Task description — Convert the text lines in the rows below into a JSON list of strings, one string per line and no entries for blank lines. Leave the pictures out.

Data under study —
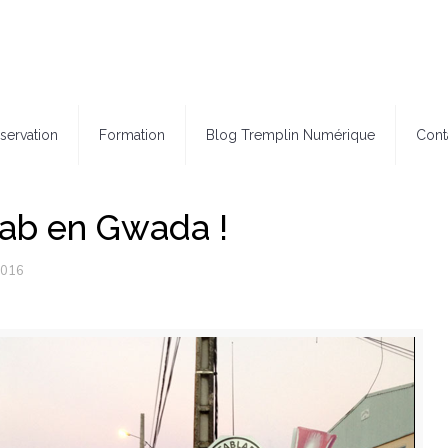
servation
Formation
Blog Tremplin Numérique
Cont
ab en Gwada !
2016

Task result —
[
  "servation",
  "Formation",
  "Blog Tremplin Numérique",
  "Cont",
  "ab en Gwada !",
  "2016"
]